Partes del ejercicio
(a) Imprime del texto sobre la medusa australiana el fragmento que empieza en las palabras "La medusa australiana" y se detiene después de "cuestión de minutos.".
(b) Responde estas preguntas con datos del texto sobre la medusa australiana:
(i) ¿Cuántos tentáculos tiene esta medusa?
(ii) Según los expertos, ¿cuál es un obstáculo importante para desarrollar nuevos tratamientos?
(iii) ¿Qué técnicas se usaron para ver cómo el veneno mata las células humanas?
(c) Escribe la parte que sigue al texto sobre la medusa australiana, a partir de su última oración.

La medusa australiana tiene unos 60 tentáculos que pueden crecer hasta tres metros de largo con millones de ganchos microscópicos llenos de veneno. Cada una de ellas, contiene suficiente veneno para matar entre 60 y 600 personas. Una sola picadura causa necrosis de la piel, dolor insoportable y, si la dosis de veneno es lo suficientemente grande, paro cardíaco y muerte en cuestión de minutos.

Los fármacos actuales tienen efectos limitados y ninguno es capaz de dirigirse directamente al dolor o a la muerte del tejido, que son algunos de los efectos más inmediatos de la exposición a la toxina. En este punto, los expertos han comentado que un obstáculo importante para el desarrollo de nuevos tratamientos es la limitada comprensión molecular de la acción del veneno.

Ante esto, y utilizando las nuevas técnicas de edición del genoma CRISPR, pudieron ver rápidamente la forma en la que el veneno de esta medusa mata las células humanas. En concreto, identificaron varios genes esenciales para la toxicidad de las células venenosas, incluyendo aquellos involucrados en la biosíntesis del colesterol, y mostraron que interferir con estos genes aumentaba la resistencia a la toxina de las medusas.

Datos de origen
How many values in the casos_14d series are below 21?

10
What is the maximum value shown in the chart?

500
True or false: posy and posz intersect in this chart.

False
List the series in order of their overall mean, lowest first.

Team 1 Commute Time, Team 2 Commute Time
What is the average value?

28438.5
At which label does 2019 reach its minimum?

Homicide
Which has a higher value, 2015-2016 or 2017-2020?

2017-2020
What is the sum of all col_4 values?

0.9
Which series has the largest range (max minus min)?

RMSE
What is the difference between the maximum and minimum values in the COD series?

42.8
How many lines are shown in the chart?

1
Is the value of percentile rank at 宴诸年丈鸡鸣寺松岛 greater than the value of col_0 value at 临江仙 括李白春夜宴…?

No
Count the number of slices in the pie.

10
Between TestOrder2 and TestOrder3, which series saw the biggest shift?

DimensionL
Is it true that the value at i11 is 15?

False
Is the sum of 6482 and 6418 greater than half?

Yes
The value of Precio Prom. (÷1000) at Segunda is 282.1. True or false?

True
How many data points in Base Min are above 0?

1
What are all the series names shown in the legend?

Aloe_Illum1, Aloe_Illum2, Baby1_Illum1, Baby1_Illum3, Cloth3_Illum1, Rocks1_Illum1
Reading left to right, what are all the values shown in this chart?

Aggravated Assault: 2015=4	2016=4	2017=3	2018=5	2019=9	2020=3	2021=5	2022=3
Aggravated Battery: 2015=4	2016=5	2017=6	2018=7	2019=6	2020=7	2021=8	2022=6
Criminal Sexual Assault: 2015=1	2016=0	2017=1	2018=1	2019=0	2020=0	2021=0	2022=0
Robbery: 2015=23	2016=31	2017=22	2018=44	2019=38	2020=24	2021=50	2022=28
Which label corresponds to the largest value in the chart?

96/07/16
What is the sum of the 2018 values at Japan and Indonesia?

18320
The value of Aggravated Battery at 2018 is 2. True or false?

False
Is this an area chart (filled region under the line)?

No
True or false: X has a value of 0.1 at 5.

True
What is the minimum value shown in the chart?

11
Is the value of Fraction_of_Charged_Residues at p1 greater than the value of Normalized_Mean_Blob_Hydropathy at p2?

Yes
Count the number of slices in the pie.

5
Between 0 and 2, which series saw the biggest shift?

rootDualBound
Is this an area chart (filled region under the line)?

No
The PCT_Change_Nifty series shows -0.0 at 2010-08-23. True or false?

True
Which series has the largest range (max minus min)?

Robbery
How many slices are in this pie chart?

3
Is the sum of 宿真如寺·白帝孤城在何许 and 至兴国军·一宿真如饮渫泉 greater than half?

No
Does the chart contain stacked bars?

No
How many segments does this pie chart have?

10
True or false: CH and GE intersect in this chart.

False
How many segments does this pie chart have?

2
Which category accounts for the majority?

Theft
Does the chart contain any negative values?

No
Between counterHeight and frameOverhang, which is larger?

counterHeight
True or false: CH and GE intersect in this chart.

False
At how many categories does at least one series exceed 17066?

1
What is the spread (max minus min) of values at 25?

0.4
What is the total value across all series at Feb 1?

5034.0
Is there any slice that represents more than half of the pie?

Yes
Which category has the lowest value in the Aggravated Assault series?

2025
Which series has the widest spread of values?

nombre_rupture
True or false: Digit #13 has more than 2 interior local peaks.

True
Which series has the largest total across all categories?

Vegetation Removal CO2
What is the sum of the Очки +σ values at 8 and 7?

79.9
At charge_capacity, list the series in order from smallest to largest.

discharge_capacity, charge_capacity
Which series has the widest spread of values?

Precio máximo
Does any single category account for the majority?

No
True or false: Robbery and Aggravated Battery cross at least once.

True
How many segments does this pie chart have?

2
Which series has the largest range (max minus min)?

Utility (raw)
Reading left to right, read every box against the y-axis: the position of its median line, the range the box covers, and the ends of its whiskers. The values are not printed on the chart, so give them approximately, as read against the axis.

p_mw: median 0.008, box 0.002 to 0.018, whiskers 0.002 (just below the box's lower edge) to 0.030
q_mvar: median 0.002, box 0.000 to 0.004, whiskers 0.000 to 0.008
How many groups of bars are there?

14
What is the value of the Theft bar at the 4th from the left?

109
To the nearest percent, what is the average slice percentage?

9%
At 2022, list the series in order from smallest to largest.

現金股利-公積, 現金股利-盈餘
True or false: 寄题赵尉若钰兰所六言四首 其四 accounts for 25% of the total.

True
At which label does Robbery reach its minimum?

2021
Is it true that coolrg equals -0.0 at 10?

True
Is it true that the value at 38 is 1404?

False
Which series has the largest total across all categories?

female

Resultados del ejercicio
(a)
La medusa australiana tiene unos 60 tentáculos que pueden crecer hasta tres metros de largo con millones de ganchos microscópicos llenos de veneno. Cada una de ellas, contiene suficiente veneno para matar entre 60 y 600 personas. Una sola picadura causa necrosis de la piel, dolor insoportable y, si la dosis de veneno es lo suficientemente grande, paro cardíaco y muerte en cuestión de minutos.

(b)
(i) Unos 60 tentáculos.
(ii) La limitada comprensión molecular de la acción del veneno.
(iii) Las nuevas técnicas de edición del genoma CRISPR.

(c)
Posteriormente, administraron un medicamento, llamado 2-hidrosipropilo-b-ciclodextrina, que modula el colesterol y se ha utilizado en humanos para tratar la enfermedad de Niemann-Pick, que redujo el dolor y bloqueó la muerte del tejido en ratones cuando se inyectó hasta 15 minutos después de la exposición a la toxina.

"Hemos logrado hacer la primera disección molecular de cómo funciona este tipo de toxina, y es posible que funcione con cualquier veneno. Es el primer antídoto molecular", han dicho los investigadores, cuyo trabajo ha sido publicado en Nature Communications.

El equipo ha comenzado a aplicar este proceso al estudio de otros venenos, así como de toxinas ambientales que afectan la salud humana. "La detección combinada de CRISPR es asombrosa y poderosa. Nos puede decir rápidamente cómo funcionan realmente los fármacos, las toxinas y los venenos. Está revolucionando la forma en que hacemos ciencia en todo el mundo", concluyen.